Activity: Reproduce the text of each record below line for line, keeping every character unchanged.

Extracted data:
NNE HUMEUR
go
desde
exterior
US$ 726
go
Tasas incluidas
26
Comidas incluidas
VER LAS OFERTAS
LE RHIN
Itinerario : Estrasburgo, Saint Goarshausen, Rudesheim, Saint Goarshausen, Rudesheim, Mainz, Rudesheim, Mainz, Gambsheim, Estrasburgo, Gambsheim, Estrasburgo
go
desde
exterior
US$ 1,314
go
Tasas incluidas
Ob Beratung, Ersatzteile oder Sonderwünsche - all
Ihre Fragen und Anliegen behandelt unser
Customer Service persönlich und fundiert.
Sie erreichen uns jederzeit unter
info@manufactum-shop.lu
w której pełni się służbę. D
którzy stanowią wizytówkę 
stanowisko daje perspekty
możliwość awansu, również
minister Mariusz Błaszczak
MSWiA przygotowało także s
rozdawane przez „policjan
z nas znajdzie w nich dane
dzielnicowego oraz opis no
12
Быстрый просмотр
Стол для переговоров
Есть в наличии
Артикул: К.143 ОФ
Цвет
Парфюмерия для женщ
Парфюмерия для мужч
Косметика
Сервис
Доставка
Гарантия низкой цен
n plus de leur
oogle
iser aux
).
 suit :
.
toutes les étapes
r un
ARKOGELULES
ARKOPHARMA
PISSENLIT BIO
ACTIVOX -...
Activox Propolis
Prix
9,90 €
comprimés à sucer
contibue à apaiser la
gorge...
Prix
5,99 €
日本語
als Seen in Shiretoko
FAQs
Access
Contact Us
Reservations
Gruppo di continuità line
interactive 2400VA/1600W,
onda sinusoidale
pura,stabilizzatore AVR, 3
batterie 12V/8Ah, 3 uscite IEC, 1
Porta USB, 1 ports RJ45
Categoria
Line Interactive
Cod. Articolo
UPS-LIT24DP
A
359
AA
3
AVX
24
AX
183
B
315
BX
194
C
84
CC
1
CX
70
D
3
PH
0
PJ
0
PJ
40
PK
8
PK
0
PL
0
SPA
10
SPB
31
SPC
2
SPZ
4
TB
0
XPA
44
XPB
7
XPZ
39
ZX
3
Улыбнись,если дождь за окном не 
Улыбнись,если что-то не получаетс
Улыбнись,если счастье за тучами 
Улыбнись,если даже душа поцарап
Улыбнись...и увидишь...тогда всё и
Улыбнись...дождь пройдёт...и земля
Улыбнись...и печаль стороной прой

Output below:
NNE HUMEUR
go
desde
exterior
US$ 726
go
Tasas incluidas
26
Comidas incluidas
VER LAS OFERTAS
LE RHIN
Itinerario : Estrasburgo, Saint Goarshausen, Rudesheim, Saint Goarshausen, Rudesheim, Mainz, Rudesheim, Mainz, Gambsheim, Estrasburgo, Gambsheim, Estrasburgo
go
desde
exterior
US$ 1,314
go
Tasas incluidas
Ob Beratung, Ersatzteile oder Sonderwünsche - all
Ihre Fragen und Anliegen behandelt unser
Customer Service persönlich und fundiert.
Sie erreichen uns jederzeit unter
info@manufactum-shop.lu
w której pełni się służbę. D
którzy stanowią wizytówkę 
stanowisko daje perspekty
możliwość awansu, również
minister Mariusz Błaszczak
MSWiA przygotowało także s
rozdawane przez „policjan
z nas znajdzie w nich dane
dzielnicowego oraz opis no
12
Быстрый просмотр
Стол для переговоров
Есть в наличии
Артикул: К.143 ОФ
Цвет
Парфюмерия для женщ
Парфюмерия для мужч
Косметика
Сервис
Доставка
Гарантия низкой цен
n plus de leur
oogle
iser aux
).
 suit :
.
toutes les étapes
r un
ARKOGELULES
ARKOPHARMA
PISSENLIT BIO
ACTIVOX -...
Activox Propolis
Prix
9,90 €
comprimés à sucer
contibue à apaiser la
gorge...
Prix
5,99 €
日本語
als Seen in Shiretoko
FAQs
Access
Contact Us
Reservations
Gruppo di continuità line
interactive 2400VA/1600W,
onda sinusoidale
pura,stabilizzatore AVR, 3
batterie 12V/8Ah, 3 uscite IEC, 1
Porta USB, 1 ports RJ45
Categoria
Line Interactive
Cod. Articolo
UPS-LIT24DP
A
359
AA
3
AVX
24
AX
183
B
315
BX
194
C
84
CC
1
CX
70
D
3
PH
0
PJ
0
PJ
40
PK
8
PK
0
PL
0
SPA
10
SPB
31
SPC
2
SPZ
4
TB
0
XPA
44
XPB
7
XPZ
39
ZX
3
Улыбнись,если дождь за окном не 
Улыбнись,если что-то не получаетс
Улыбнись,если счастье за тучами 
Улыбнись,если даже душа поцарап
Улыбнись...и увидишь...тогда всё и
Улыбнись...дождь пройдёт...и земля
Улыбнись...и печаль стороной прой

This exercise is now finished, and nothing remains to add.